A global team of researchers has partnered up with the Māori tribe Ngātiwai to sequence the genome of the tuatara, a rare reptile endemic to New Zealand. Their work, published online on August 5, 2020 in Nature, lays the foundation for understanding the evolution of this ancient species, and can inform conservation efforts to protect it. The open-access article is titled "The Tuatara Genome Reveals Ancient Features of Amniote Evolution." The study included collaborators at the University of Otago (New Zealand) and at European Molecular Biology Laboratory’s European Bioinformatics Institute (EMBL-EBI). With its small, scaly body, pointy tail, and clawed feet, the tuatara seems to tick all the boxes to be a lizard--yet it isn't.

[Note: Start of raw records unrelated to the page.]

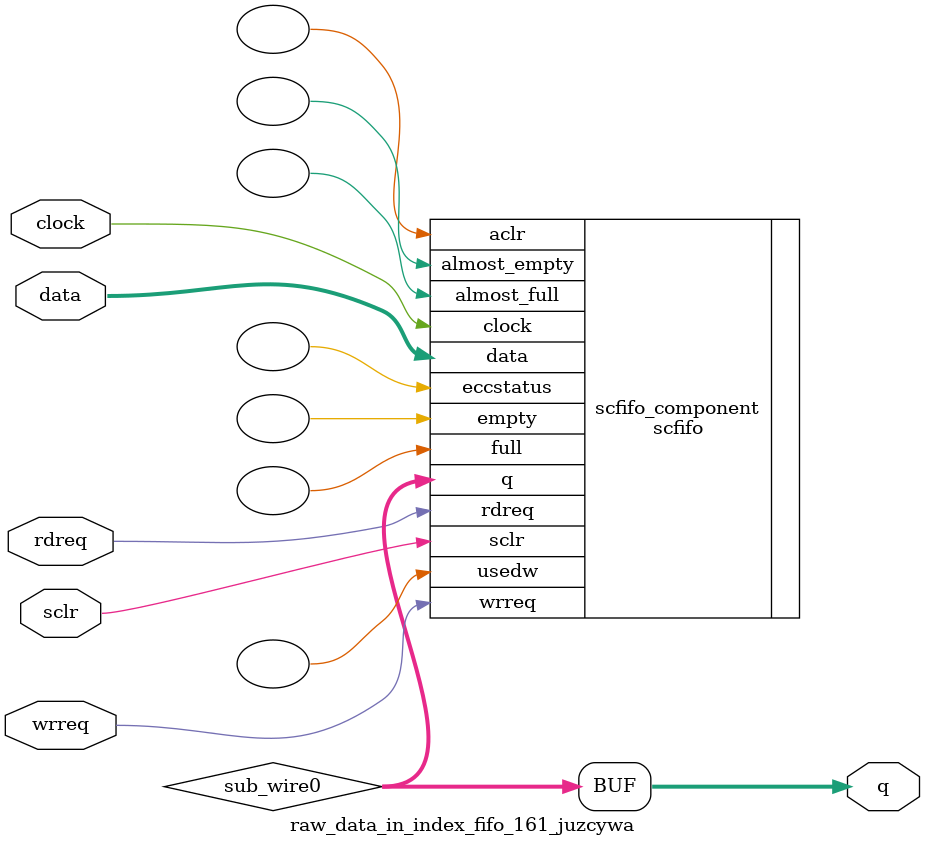
<source format=v>



`timescale 1 ps / 1 ps
// synopsys translate_on
module  raw_data_in_index_fifo_161_juzcywa  (
    clock,
    data,
    rdreq,
    sclr,
    wrreq,
    q);

    input    clock;
    input  [9:0]  data;
    input    rdreq;
    input    sclr;
    input    wrreq;
    output [9:0]  q;

    wire [9:0] sub_wire0;
    wire [9:0] q = sub_wire0[9:0];

    scfifo  scfifo_component (
                .clock (clock),
                .data (data),
                .rdreq (rdreq),
                .sclr (sclr),
                .wrreq (wrreq),
                .q (sub_wire0),
                .aclr (),
                .almost_empty (),
                .almost_full (),
                .eccstatus (),
                .empty (),
                .full (),
                .usedw ());
    defparam
        scfifo_component.add_ram_output_register  = "ON",
        scfifo_component.enable_ecc  = "FALSE",
        scfifo_component.intended_device_family  = "Arria 10",
        scfifo_component.lpm_numwords  = 1024,
        scfifo_component.lpm_showahead  = "OFF",
        scfifo_component.lpm_type  = "scfifo",
        scfifo_component.lpm_width  = 10,
        scfifo_component.lpm_widthu  = 10,
        scfifo_component.overflow_checking  = "ON",
        scfifo_component.underflow_checking  = "ON",
        scfifo_component.use_eab  = "ON";


endmodule



</source>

This ancient reptile is the sole survivor of its own evolutionary branch on the tree of life, the Sphenodontia. Until now, biologists had not reached consensus on the evolutionary history of tuatara--whether they are more closely related to birds, crocodiles, and turtles, or if they stemmed from an ancestor shared with lizards and snakes. "Our research confirms that tuatara have diverged from the ancestor of lizards and snakes about 250 million years ago," says Matthieu Muffato, PhD, the Analysis Lead from Ensembl Comparative Genomics at EMBL-EBI. "This long period of independent evolution explains why we found the tuatara genome to be so unlike those of other vertebrates." "The tuatara genome is considerably bigger than the human genome, and it has a unique constitution. It contains a lot of repetitive DNA segments that are unique to the species and have no known function," explains Fergal Martin, PhD, Vertebrate Annotation Coordinator at EMBL-EBI. The sequence of the tuatara genome revealed a number of aspects of this reptile's lifestyle.